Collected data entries
§

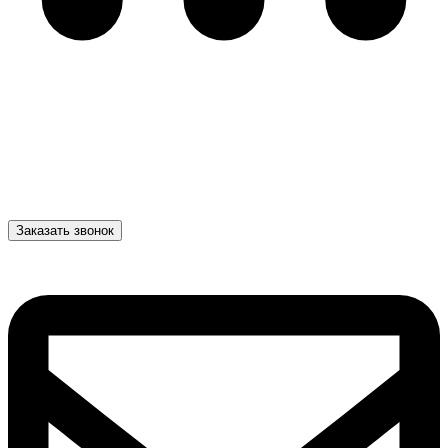
Заказать звонок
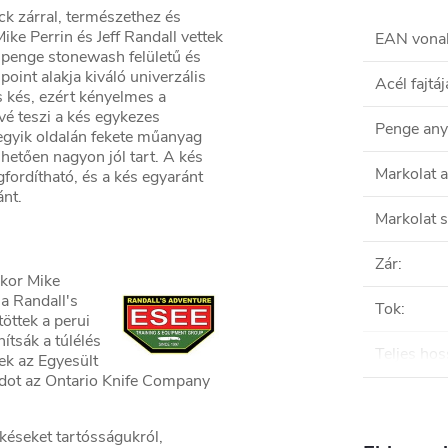
k zárral, természethez és
ke Perrin és Jeff Randall vettek
EAN vona
 penge stonewash felületű és
oint alakja kiváló univerzális
Acél fajtáj
s kés, ezért kényelmes a
vé teszi a kés egykezes
Penge an
 egyik oldalán fekete műanyag
etően nagyon jól tart. A kés
Markolat 
fordítható, és a kés egyaránt
nt.
Markolat s
Zár
:
ikor Mike
 a Randall's
Tok
:
öttek a perui
ítsák a túlélés
Teljes hos
ek az Egyesült
ádot az Ontario Knife Company
éseket tartósságukról,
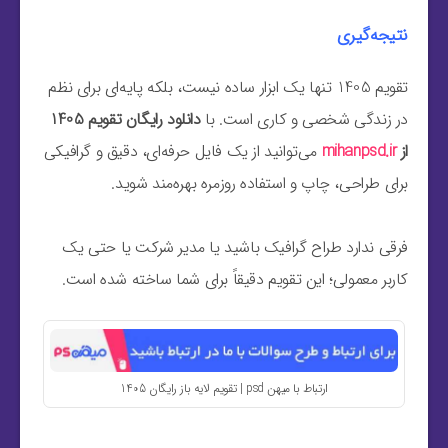
نتیجه‌گیری
تقویم 1405 تنها یک ابزار ساده نیست، بلکه پایه‌ای برای نظم
در زندگی شخصی و کاری است. با
دانلود رایگان تقویم 1405
از
mihanpsd.ir
می‌توانید از یک فایل حرفه‌ای، دقیق و گرافیکی
برای طراحی، چاپ و استفاده روزمره بهره‌مند شوید.
فرقی ندارد طراح گرافیک باشید یا مدیر شرکت یا حتی یک
کاربر معمولی؛ این تقویم دقیقاً برای شما ساخته شده است.
ارتباط با میهن psd | تقویم لایه باز رایگان 1405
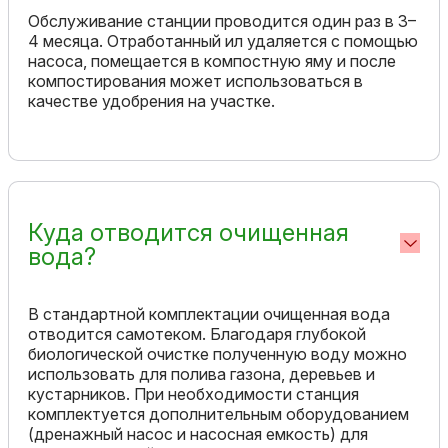
Обслуживание станции проводится один раз в 3–
4 месяца. Отработанный ил удаляется с помощью
насоса, помещается в компостную яму и после
компостирования может использоваться в
качестве удобрения на участке.
Куда отводится очищенная
вода?
В стандартной комплектации очищенная вода
отводится самотеком. Благодаря глубокой
биологической очистке полученную воду можно
использовать для полива газона, деревьев и
кустарников. При необходимости станция
комплектуется дополнительным оборудованием
(дренажный насос и насосная емкость) для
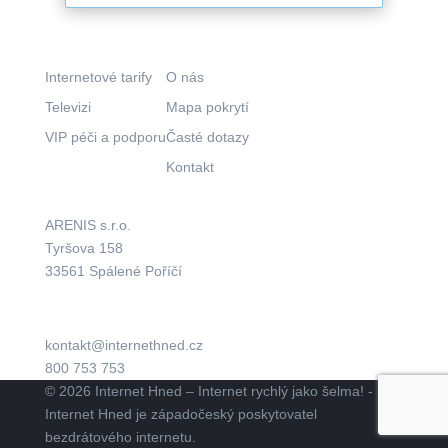
Co nabízíme?
Kam pokračovat?
Internetové tarify
O nás
Televizi
Mapa pokrytí
VIP péči a podporu
Časté dotazy
Kontakt
Kde nás najdete?
Aktuálně
ARENIS s.r.o.
Tyršova 158
33561 Spálené Poříčí
kontakt@internethned.cz
800 753 753
© 2026 Internet Hned – Internet rychlý jako šelma! -
Internet Hned je západočeský poskytovatel
bezdrátového internetu.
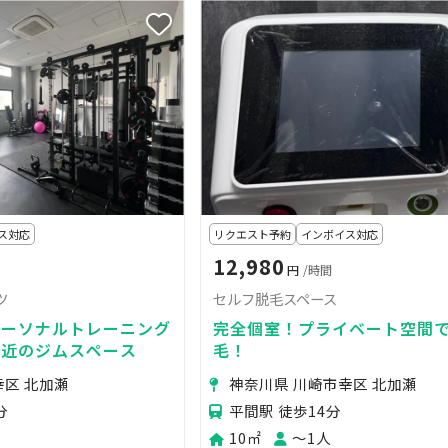
ス対応
リクエスト予約
インボイス対応
12,980
円
/時間
ツ
セルフ脱毛スペース
パーソナルトレーニング
完全個室！プライベート空間
駅近のジムスペース
毛！
幸区 北加瀬
神奈川県 川崎市幸区 北加瀬
分
平間駅 徒歩14分
10㎡
〜1人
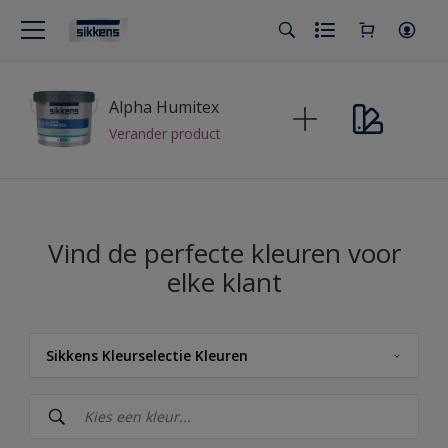
Alpha Humitex
Verander product
Vind de perfecte kleuren voor
elke klant
Sikkens Kleurselectie Kleuren
Sikkens
Sikkens Kleuren van het Jaar 2026 - The Rhythm of Blues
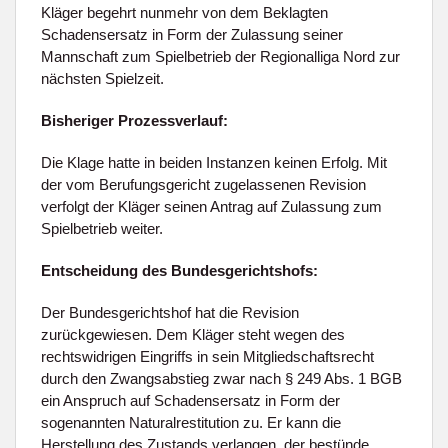
Kläger begehrt nunmehr von dem Beklagten
Schadensersatz in Form der Zulassung seiner
Mannschaft zum Spielbetrieb der Regionalliga Nord zur
nächsten Spielzeit.
Bisheriger Prozessverlauf:
Die Klage hatte in beiden Instanzen keinen Erfolg. Mit
der vom Berufungsgericht zugelassenen Revision
verfolgt der Kläger seinen Antrag auf Zulassung zum
Spielbetrieb weiter.
Entscheidung des Bundesgerichtshofs:
Der Bundesgerichtshof hat die Revision
zurückgewiesen. Dem Kläger steht wegen des
rechtswidrigen Eingriffs in sein Mitgliedschaftsrecht
durch den Zwangsabstieg zwar nach § 249 Abs. 1 BGB
ein Anspruch auf Schadensersatz in Form der
sogenannten Naturalrestitution zu. Er kann die
Herstellung des Zustands verlangen, der bestünde,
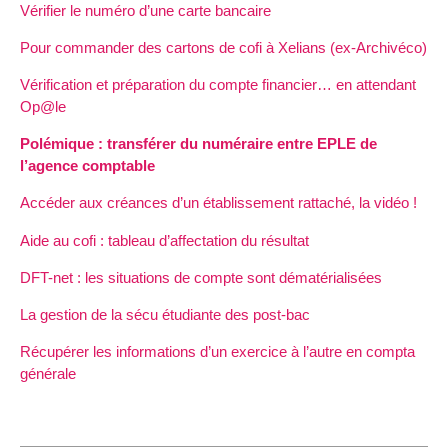
Vérifier le numéro d’une carte bancaire
Pour commander des cartons de cofi à Xelians (ex-Archivéco)
Vérification et préparation du compte financier… en attendant
Op@le
Polémique : transférer du numéraire entre EPLE de
l’agence comptable
Accéder aux créances d’un établissement rattaché, la vidéo !
Aide au cofi : tableau d’affectation du résultat
DFT-net : les situations de compte sont dématérialisées
La gestion de la sécu étudiante des post-bac
Récupérer les informations d’un exercice à l’autre en compta
générale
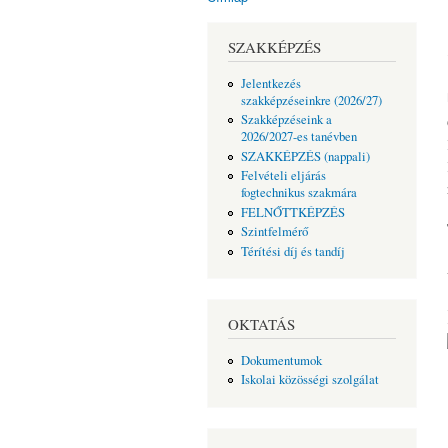
Jelenlegi hely
SZAKKÉPZÉS
Jelentkezés
szakképzéseinkre (2026/27)
Szakképzéseink a
2026/2027-es tanévben
SZAKKÉPZÉS (nappali)
Felvételi eljárás
fogtechnikus szakmára
FELNŐTTKÉPZÉS
Szintfelmérő
Térítési díj és tandíj
OKTATÁS
Dokumentumok
Iskolai közösségi szolgálat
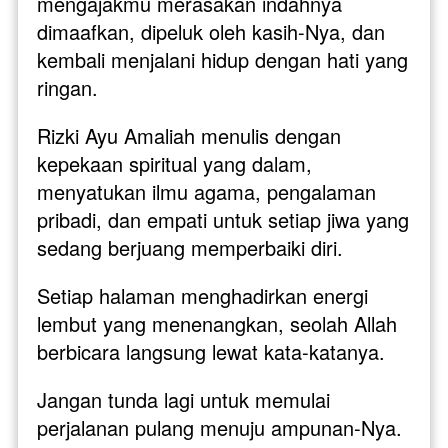
mengajakmu merasakan indahnya 
dimaafkan, dipeluk oleh kasih-Nya, dan 
kembali menjalani hidup dengan hati yang 
ringan.
Rizki Ayu Amaliah menulis dengan 
kepekaan spiritual yang dalam, 
menyatukan ilmu agama, pengalaman 
pribadi, dan empati untuk setiap jiwa yang 
sedang berjuang memperbaiki diri. 
Setiap halaman menghadirkan energi 
lembut yang menenangkan, seolah Allah 
berbicara langsung lewat kata-katanya.
Jangan tunda lagi untuk memulai 
perjalanan pulang menuju ampunan-Nya. 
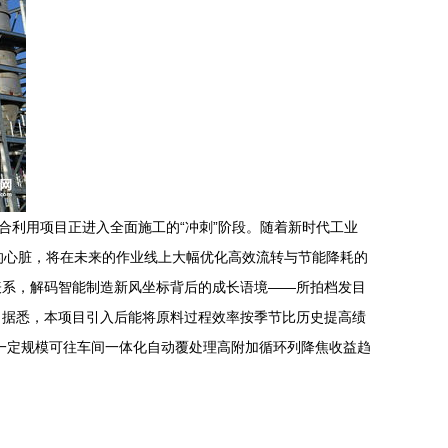
合利用项目正进入全面施工的“冲刺”阶段。随着新时代工业
气的心脏，将在未来的作业线上大幅优化高效流转与节能降耗的
表系，解码智能制造新风坐标背后的成长语境——所拍档发目
。据悉，本项目引入后能将原料过程效率按季节比历史提高绩
一定规模可往车间一体化自动覆处理高附加循环列降焦收益趋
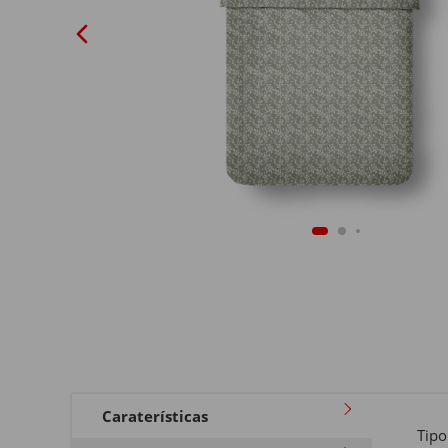
Caraterísticas
Tipo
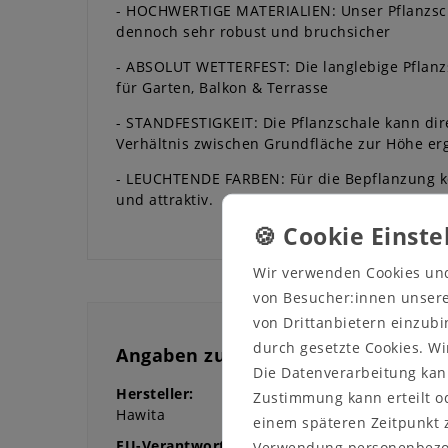
- HOCHWERTIGE MATERIALIEN: Unser Pflanzscha
dennoch sehr robust und bruchsicher
- ABSOLUT WETTERFEST: Die langlebige Pflanzs
für Garten, Balkon & Terrasse
- STANDFESTIGKEIT: Die Pflanzschale kann di
Verhältnis zwischen Grundfläche zur Höhe ergi
- LEUCHTENDE FARBEN: Für die Bepflanzung k
und attraktiv.
Wir verwenden Cookies un
von Besucher:innen unserer
von Drittanbietern einzubi
durch gesetzte Cookies. Wi
Angaben zur Produktsicherheit
Die Datenverarbeitung kann
Hersteller:
Zustimmung kann erteilt od
Hawita
einem späteren Zeitpunkt 
EU-Verantwortliche Person:
Verwendung personenbezo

§

Pictures are to be left out while the lines from the beginning of the records through the line with "комплектуется дополнительным оборудованием" are copied word for word.

Заказать звонок
k zárral, természethez és
ke Perrin és Jeff Randall vettek
EAN vona
 penge stonewash felületű és
oint alakja kiváló univerzális
Acél fajtáj
s kés, ezért kényelmes a
vé teszi a kés egykezes
Penge an
 egyik oldalán fekete műanyag
etően nagyon jól tart. A kés
Markolat 
fordítható, és a kés egyaránt
nt.
Markolat s
Zár
:
ikor Mike
 a Randall's
Tok
:
öttek a perui
ítsák a túlélés
Teljes hos
ek az Egyesült
ádot az Ontario Knife Company
éseket tartósságukról,
نتیجه‌گیری
تقویم 1405 تنها یک ابزار ساده نیست، بلکه پایه‌ای برای نظم
در زندگی شخصی و کاری است. با
دانلود رایگان تقویم 1405
از
mihanpsd.ir
می‌توانید از یک فایل حرفه‌ای، دقیق و گرافیکی
برای طراحی، چاپ و استفاده روزمره بهره‌مند شوید.
فرقی ندارد طراح گرافیک باشید یا مدیر شرکت یا حتی یک
کاربر معمولی؛ این تقویم دقیقاً برای شما ساخته شده است.
ارتباط با میهن psd | تقویم لایه باز رایگان 1405
Обслуживание станции проводится один раз в 3–
4 месяца. Отработанный ил удаляется с помощью
насоса, помещается в компостную яму и после
компостирования может использоваться в
качестве удобрения на участке.
Куда отводится очищенная
вода?
В стандартной комплектации очищенная вода
отводится самотеком. Благодаря глубокой
биологической очистке полученную воду можно
использовать для полива газона, деревьев и
кустарников. При необходимости станция
комплектуется дополнительным оборудованием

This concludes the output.